In Zeiten von Ressourcen-Schonung immer wichtiger: die Verpackung. Da bekleckern sich alle Hersteller mit ihren vielen Folien nicht mit Ruhm. Selbst Kleinteile wie Batterien stecken in eigenen Verpackungen – das geht besser! Jedoch schneidet der Ok.-TV auch hier am schlechtesten ab. Sein Außenkarton ist foliert, was Recycling unmöglich macht.

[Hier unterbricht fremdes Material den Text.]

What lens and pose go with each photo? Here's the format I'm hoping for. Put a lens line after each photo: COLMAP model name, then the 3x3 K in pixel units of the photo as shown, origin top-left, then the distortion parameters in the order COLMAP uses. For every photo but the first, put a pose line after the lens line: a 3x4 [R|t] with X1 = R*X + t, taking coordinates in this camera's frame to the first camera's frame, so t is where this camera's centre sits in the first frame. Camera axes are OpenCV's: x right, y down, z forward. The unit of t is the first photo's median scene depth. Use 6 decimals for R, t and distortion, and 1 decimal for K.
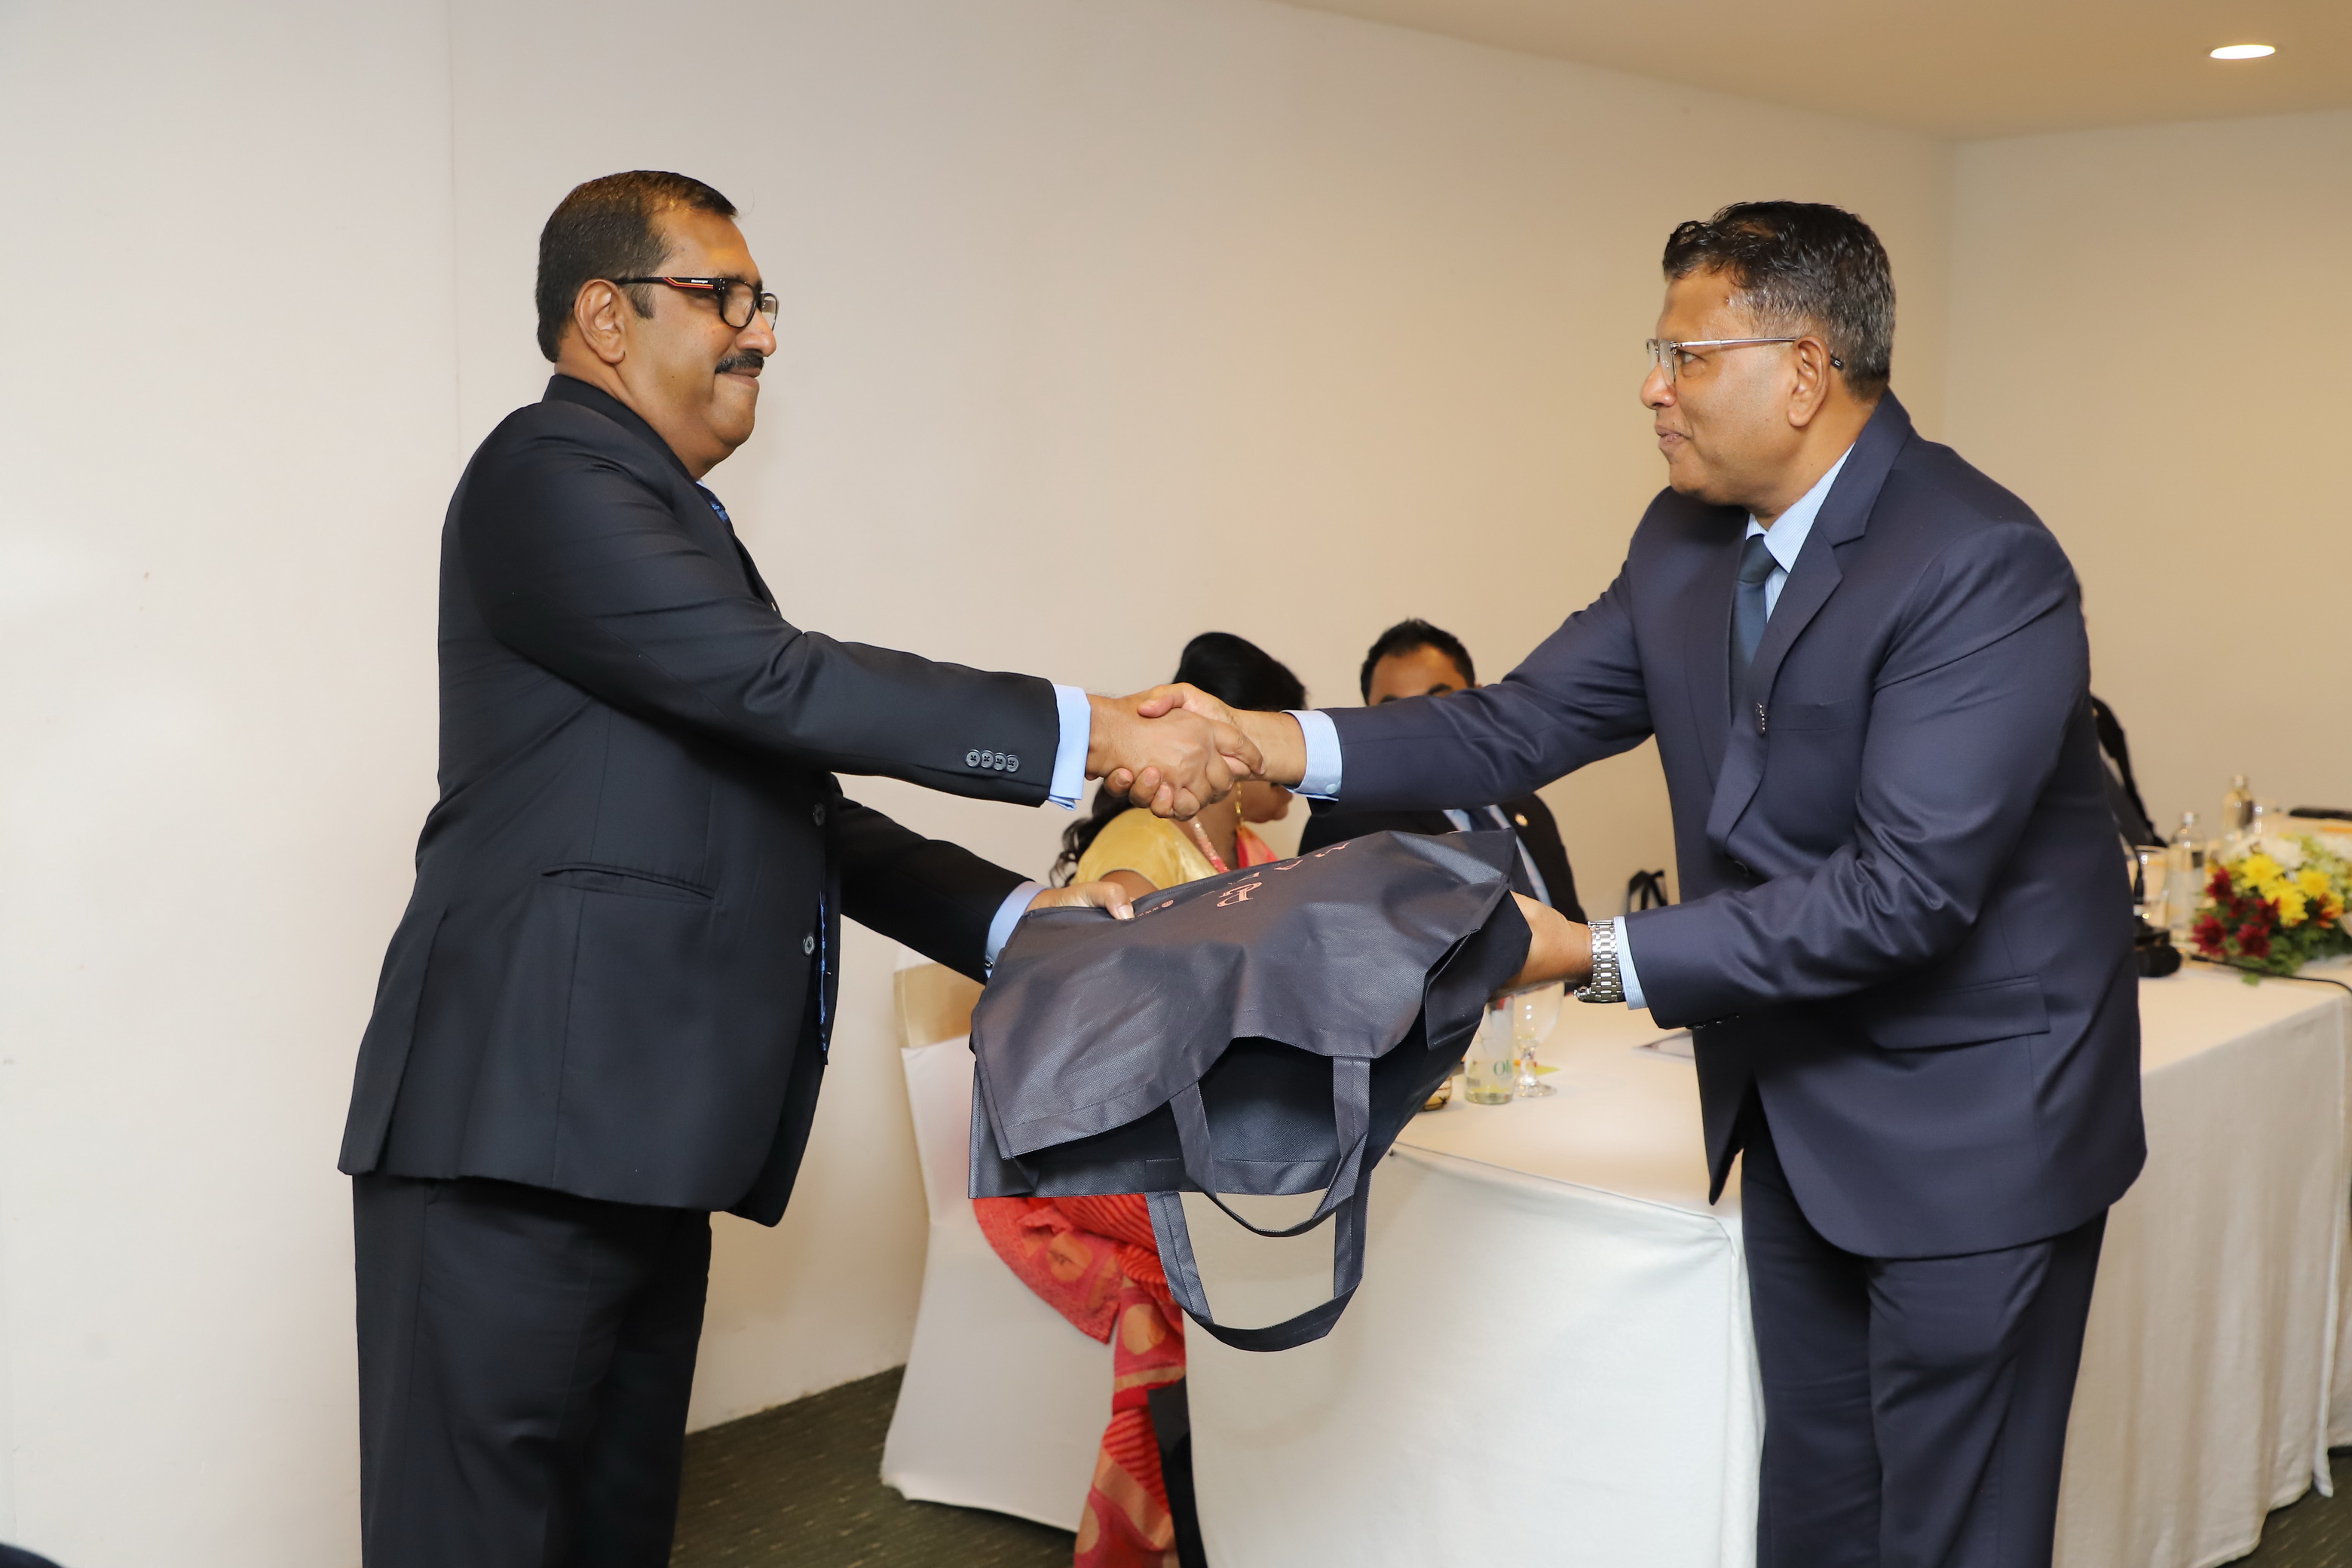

In Anbetracht steigender Energiekosten ist auch der Stromverbrauch ein heutzutage wichtiges Thema bei Fernsehern. Denn die Kosten läppern sich, wenn man sie aufs Jahr hochrechnet. Wie viel der TV verbraucht, hängt dabei von mehreren Faktoren ab. Das Abspielen von HDR-Inhalten fordert beispielsweise mehr Strom als das gewöhnliche TV-Programm. Des Weiteren spielen Bildeinstellungen und aktivierte Features eine große Rolle. Bei gemischter Nutzung mit TV- und HDR-Inhalten konnte der Ok.-TV glänzen. Seine Jahreskosten belaufen sich auf 87 Euro – so günstig ist keiner. Zum Vergleich: Der LG-Fernseher kommt auf 114 Euro und der Samsung-TV sogar auf 119 Euro.

FAZIT

Um Haaresbreite sichert sich der LG OLED- 55B29LA den Testsieg gegen den heller strahlenden QN95B von Samsung. Dennoch muss sich der Samsung-TV mit seiner tollen Farbdarstellung und seinem guten Klang nicht verstecken. Wer nicht gleich knapp 2.000 Euro ausgeben will, ist mit dem Panasonic LXW944 gut bedient – der ein gutes Gesamtpaket aus Bild und Ausstattung bietet. Dennoch heißt der Preis-Leistungs-Sieger mit einem Verkaufspreis von unter 1.000 Euro Medion Life X15564. Das liegt vor allem am perfekten Kontrastverhältnis und der sehr scharfen Darstellung von Bewegtbildern. So günstig sind 55 Zoll große OLED-Modelle selten.